After a failed attempt by AT&T in 2011 to purchase the company in an $39 billion stock and cash offer (which was withdrawn after being faced with significant regulatory and legal hurdles, along with heavy resistance from the U.S. government),[43] T-Mobile USA announced its intent to merge with MetroPCS Communications, Inc., the sixth largest carrier in the U.S., to improve its competitiveness with other national carriers; the deal was approved by the Department of Justice and Federal Communications Commission in March 2013.[44][45][46] The merger agreement gave Deutsche Telekom the option to sell its 72% stake in the merged company, valued at around $14.2 billion, to a third-party before the end of the 18-month lock-up period.[47] On May 1, 2013, the combined company, now known as T-Mobile US, began trading on the New York Stock Exchange as a public company.[48]

The unCarrier

In 2013, T-Mobile US began a process of re-branding their corporate image into the unCarrier. The beginning of this process was the eradication of two-year contracts. Instead, the company will charge their users an additional amount of money per month, in addition to the down-payment of their chosen device.

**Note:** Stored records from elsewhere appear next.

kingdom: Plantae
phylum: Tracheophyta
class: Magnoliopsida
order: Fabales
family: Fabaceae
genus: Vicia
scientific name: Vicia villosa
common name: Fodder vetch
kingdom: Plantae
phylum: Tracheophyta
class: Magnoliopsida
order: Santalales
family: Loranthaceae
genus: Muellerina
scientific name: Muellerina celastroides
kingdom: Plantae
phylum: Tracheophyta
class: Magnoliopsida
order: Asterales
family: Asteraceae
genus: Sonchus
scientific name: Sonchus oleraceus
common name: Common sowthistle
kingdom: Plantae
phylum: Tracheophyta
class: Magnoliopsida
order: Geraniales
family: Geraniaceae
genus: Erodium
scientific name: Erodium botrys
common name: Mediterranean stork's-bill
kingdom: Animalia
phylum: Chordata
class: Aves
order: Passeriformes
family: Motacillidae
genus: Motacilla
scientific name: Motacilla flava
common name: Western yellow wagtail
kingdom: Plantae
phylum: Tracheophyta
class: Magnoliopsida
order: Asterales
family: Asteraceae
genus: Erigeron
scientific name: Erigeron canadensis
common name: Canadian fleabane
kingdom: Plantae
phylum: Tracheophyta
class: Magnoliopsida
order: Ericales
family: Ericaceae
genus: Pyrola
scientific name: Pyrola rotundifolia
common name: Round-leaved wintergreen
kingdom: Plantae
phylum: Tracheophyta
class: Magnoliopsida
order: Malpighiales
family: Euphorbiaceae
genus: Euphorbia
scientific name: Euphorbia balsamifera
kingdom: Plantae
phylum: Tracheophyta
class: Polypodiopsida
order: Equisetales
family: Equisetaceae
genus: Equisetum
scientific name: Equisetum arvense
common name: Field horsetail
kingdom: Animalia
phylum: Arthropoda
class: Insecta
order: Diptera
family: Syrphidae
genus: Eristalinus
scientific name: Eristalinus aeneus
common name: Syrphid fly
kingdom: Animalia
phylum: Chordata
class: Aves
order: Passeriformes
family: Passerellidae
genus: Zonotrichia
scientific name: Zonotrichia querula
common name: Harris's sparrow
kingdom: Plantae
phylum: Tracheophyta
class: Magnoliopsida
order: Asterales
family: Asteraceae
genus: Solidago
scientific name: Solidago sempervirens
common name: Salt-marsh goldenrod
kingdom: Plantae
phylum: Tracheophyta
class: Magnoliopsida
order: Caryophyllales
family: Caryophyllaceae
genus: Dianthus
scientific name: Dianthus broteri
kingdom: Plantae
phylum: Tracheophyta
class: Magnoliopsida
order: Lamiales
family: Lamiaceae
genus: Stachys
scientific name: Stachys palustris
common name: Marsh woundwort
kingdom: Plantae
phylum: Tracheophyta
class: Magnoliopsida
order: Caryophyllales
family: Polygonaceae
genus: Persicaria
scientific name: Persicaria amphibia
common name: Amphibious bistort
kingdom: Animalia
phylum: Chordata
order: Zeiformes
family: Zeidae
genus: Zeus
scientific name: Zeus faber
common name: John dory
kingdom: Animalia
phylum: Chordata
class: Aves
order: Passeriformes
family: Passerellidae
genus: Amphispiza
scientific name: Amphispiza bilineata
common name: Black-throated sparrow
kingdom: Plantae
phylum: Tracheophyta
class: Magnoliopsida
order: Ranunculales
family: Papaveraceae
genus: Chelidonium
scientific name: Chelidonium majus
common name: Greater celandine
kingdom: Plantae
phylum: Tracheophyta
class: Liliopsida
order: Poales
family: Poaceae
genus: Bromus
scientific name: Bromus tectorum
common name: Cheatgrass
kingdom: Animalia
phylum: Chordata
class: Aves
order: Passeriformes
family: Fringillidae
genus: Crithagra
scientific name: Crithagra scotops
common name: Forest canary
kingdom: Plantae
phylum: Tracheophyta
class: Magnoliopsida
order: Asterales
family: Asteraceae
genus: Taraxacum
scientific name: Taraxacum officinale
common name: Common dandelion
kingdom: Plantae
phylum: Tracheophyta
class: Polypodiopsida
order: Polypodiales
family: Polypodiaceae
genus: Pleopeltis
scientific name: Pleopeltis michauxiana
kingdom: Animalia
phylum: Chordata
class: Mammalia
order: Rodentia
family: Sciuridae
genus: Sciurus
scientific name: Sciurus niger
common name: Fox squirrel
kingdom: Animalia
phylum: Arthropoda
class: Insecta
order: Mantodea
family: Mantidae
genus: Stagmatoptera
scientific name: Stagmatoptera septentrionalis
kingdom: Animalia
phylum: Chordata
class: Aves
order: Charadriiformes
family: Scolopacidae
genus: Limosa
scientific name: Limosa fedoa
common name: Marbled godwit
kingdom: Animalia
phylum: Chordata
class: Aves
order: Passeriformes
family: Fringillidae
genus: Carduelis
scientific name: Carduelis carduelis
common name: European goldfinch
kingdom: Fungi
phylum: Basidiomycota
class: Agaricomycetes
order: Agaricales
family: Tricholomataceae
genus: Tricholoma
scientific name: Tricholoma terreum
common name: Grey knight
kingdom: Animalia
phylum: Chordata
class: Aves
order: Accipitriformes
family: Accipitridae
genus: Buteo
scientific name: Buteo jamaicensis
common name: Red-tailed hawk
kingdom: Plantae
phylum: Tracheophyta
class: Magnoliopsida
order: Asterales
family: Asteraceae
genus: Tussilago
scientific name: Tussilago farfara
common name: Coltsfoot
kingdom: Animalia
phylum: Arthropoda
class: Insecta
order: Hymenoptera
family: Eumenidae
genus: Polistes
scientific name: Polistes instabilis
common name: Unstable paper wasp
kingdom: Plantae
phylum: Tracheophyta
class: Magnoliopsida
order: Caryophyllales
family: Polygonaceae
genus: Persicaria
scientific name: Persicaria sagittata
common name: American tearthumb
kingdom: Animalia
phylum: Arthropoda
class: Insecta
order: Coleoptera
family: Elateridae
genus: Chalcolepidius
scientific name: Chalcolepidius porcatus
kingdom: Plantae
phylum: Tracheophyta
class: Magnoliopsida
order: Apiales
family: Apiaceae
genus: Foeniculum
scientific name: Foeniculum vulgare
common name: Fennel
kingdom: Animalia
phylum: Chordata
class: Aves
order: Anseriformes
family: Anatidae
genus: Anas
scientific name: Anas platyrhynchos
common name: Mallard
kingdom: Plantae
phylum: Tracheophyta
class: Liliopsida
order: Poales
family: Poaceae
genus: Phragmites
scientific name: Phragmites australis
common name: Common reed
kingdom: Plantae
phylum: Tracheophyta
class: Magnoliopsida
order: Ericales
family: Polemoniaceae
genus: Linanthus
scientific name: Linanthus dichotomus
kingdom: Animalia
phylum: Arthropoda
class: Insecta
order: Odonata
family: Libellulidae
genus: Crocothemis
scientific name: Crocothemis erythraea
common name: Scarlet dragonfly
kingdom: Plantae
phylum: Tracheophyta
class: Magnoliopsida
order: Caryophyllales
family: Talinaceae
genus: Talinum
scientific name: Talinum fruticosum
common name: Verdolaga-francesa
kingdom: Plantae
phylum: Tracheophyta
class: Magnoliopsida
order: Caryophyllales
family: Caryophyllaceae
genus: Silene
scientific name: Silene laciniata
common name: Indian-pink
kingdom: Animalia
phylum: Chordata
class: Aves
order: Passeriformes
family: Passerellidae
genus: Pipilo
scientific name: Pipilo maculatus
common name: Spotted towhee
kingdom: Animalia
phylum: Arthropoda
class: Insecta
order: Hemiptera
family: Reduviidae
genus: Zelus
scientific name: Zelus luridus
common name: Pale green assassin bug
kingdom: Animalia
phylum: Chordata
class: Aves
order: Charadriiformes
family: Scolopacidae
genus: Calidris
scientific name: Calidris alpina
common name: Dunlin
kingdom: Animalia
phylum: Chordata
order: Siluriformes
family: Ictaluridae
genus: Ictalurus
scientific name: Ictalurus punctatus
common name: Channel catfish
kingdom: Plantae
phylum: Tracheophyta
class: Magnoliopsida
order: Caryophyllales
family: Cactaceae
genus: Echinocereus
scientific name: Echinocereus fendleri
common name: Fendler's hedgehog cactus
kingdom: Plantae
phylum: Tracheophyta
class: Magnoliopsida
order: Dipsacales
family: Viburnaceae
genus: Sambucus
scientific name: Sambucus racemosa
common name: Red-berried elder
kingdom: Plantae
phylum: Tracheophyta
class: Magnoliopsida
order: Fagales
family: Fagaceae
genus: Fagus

For example, the company proclaimed they offered the iPhone for less money down than any other carrier at the time, and in exchange for being locked into a contract, users would pay an extra $20 per month, for as long as it takes to fulfill the full cost of the phone.[49]
Started primarily to increase T-Mobile profitability in the US, where AT&T and Verizon were strong, through the unCarrier initiative T-Mobile has begun fostering competition, drawing more customers to their service and away from the telecom giants at the time.[50] Only a month after T-Mobile introduced the Data Stash, their service which allows users to roll-over unused data, AT&T announced a very similar service, Data Rollover.[51] T-Mobile US is showing no signs of slowing down their competitive efforts, as in May 2015, their strategy focused on directly challenging Verizon by offering Verizon customers a side-by-side trial of services, and an offer to pay a customer's fees if they switch.[52]